# Time Shifting, Reversal and Delay

For a signal, $$s(t)$$ undergoing multiple transformations of time scaling, reversal and delay, how should I approach the problem of finding the resultant output signal?

$$s\left(\pm \frac{t-t_0}{T}\right)$$

My approach of the problem was to

1. First, shift the signal by $$t_0$$ (moving it right if $$t_0>0$$ and moving it left if $$t_0<0$$)
2. Second, scale the signal by $$T$$ (expand the signal if $$T>1$$ and compress the signal if $$T<1$$)
3. Third, flip/no-flip the signal around the value $$t_0$$ (Flip the signal if -ve signal is time is -ve and No Change if time is +ve).

As Robert pointed out in the the comments, this is not true. The operations are not commutative. Thus, the order of reversal operations can only be guessed.

Initial Answer below - NOT CORRECT

All the operations are commutative, the order in which you employ them is irrelevant.

• That is not exactly true. Offset by $\tau$ followed by reversal or scaling by $\alpha$ is not the same as scaling first followed by offset. Commented Jan 14, 2022 at 18:26
• You are rights of course.
– Max
Commented Jan 14, 2022 at 18:54

## DATASET EXCERPTS
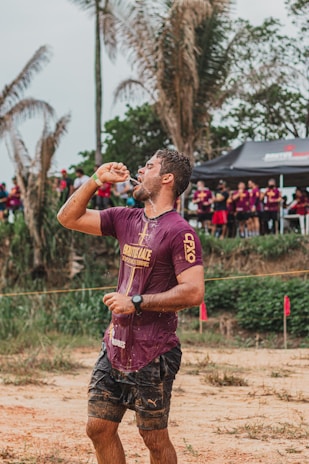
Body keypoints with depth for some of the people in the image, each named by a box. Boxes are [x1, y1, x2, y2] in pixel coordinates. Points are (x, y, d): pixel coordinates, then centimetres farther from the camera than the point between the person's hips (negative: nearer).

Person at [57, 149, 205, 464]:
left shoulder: (180, 232, -13)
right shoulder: (126, 219, 10)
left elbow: (193, 292, -21)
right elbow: (68, 217, 15)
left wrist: (136, 302, -19)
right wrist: (96, 181, 4)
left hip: (152, 354, -8)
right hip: (114, 346, 8)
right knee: (99, 428, 10)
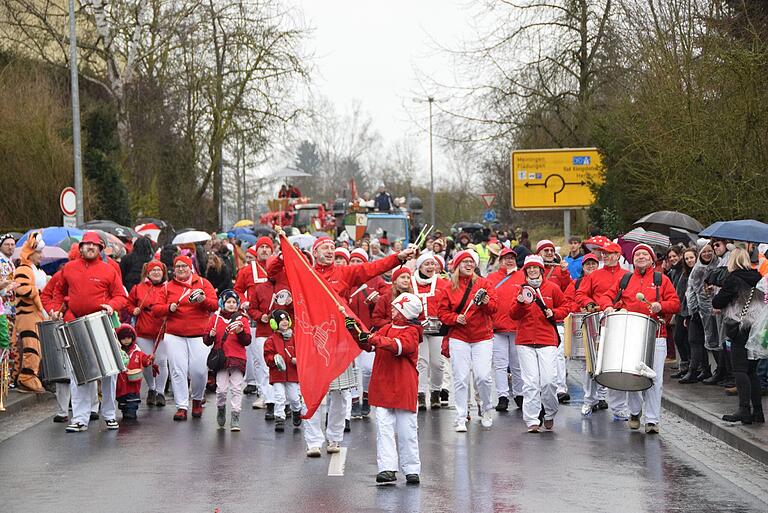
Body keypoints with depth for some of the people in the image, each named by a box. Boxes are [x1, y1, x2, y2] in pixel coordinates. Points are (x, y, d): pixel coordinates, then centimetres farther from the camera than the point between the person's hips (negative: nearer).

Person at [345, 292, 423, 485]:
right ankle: (387, 468, -4)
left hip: (403, 389, -5)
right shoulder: (388, 328, 15)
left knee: (407, 430, 1)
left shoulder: (411, 332, -6)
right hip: (383, 387, 5)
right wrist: (356, 332, -1)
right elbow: (369, 346, 14)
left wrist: (373, 338, -35)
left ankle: (412, 470, 9)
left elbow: (398, 346, -26)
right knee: (384, 428, -2)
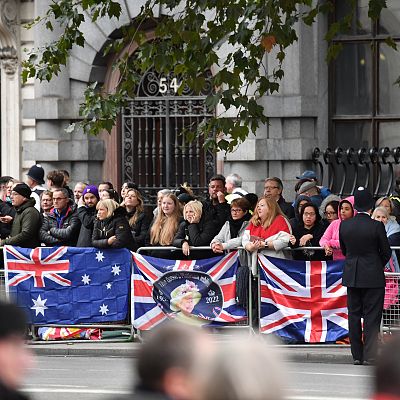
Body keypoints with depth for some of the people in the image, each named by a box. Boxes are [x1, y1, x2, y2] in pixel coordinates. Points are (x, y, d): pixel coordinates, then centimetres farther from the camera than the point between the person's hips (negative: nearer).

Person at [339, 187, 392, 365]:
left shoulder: (344, 225, -4)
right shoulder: (376, 226, -14)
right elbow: (386, 252, -4)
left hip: (351, 275, 3)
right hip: (374, 276, -3)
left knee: (354, 315, 11)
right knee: (372, 317, 1)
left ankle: (357, 356, 12)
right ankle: (369, 356, -4)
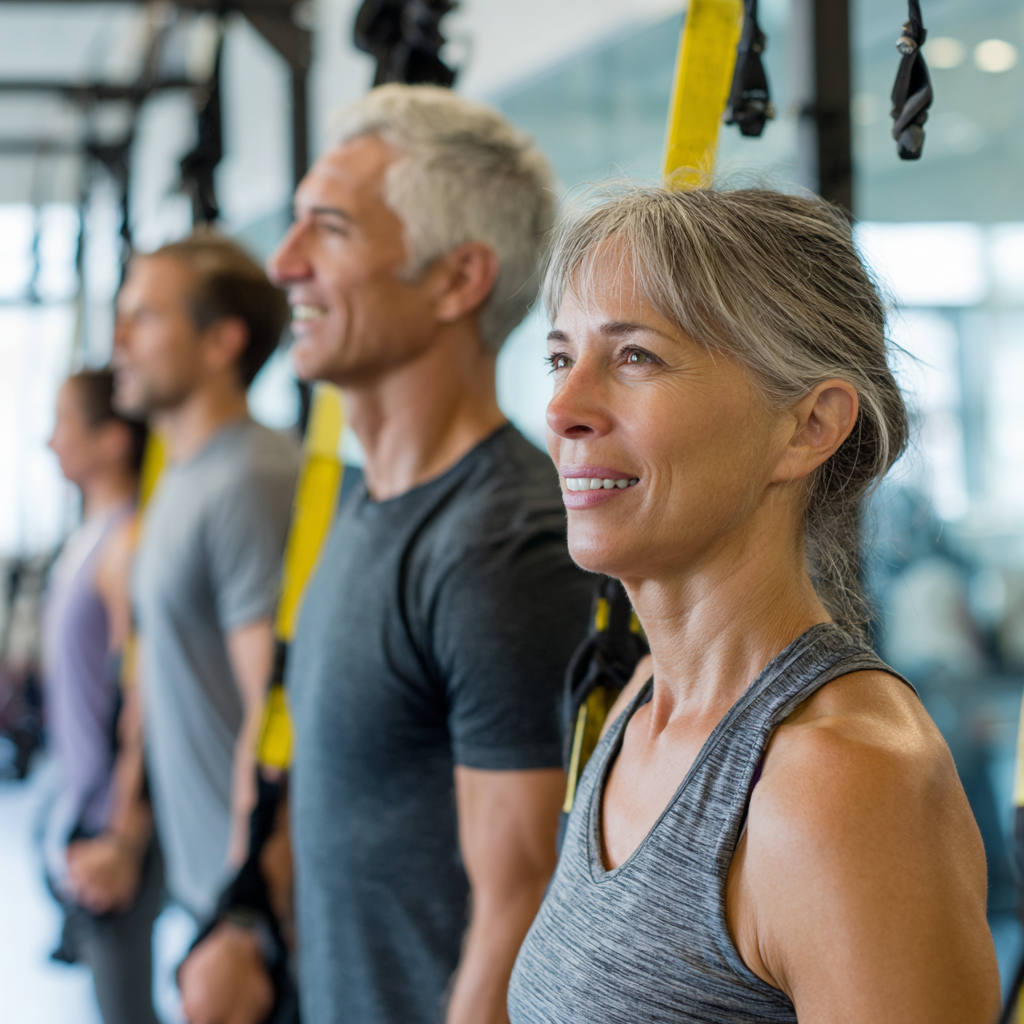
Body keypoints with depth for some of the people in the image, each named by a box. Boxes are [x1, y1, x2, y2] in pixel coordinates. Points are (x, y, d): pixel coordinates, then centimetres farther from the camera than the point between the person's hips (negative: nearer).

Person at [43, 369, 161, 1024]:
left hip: (116, 821, -9)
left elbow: (145, 698, -22)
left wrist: (124, 841, -22)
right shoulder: (91, 536, 11)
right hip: (83, 807, 9)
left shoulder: (127, 544, -19)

## PROBLEMS TO SOLVE
- A) Say whether each statement agrees with the thread on time shifting, answering yes or no and quoting the words of the thread that decide it. (i) In the asker's approach, the shift by t0 comes before the scaling by T. (ii) The initial answer in the thread is presented as correct. (iii) The asker's approach expands the signal when T is greater than 1.
- B) Reproduce the part of the thread on time shifting that opens with the words containing "# Time Shifting, Reversal" and closes with "time is +ve).".
Answer from the thread on time shifting alone, without using the data.

## ANSWERS TO THE EXERCISES
- A)
(i) Yes: "First, shift the signal by $$t_0$$"
(ii) No: "Initial Answer below - NOT CORRECT"
(iii) Yes: "expand the signal if $$T>1$$"

- B)
# Time Shifting, Reversal and Delay

For a signal, $$s(t)$$ undergoing multiple transformations of time scaling, reversal and delay, how should I approach the problem of finding the resultant output signal?

$$s\left(\pm \frac{t-t_0}{T}\right)$$

My approach of the problem was to

1. First, shift the signal by $$t_0$$ (moving it right if $$t_0>0$$ and moving it left if $$t_0<0$$)
2. Second, scale the signal by $$T$$ (expand the signal if $$T>1$$ and compress the signal if $$T<1$$)
3. Third, flip/no-flip the signal around the value $$t_0$$ (Flip the signal if -ve signal is time is -ve and No Change if time is +ve).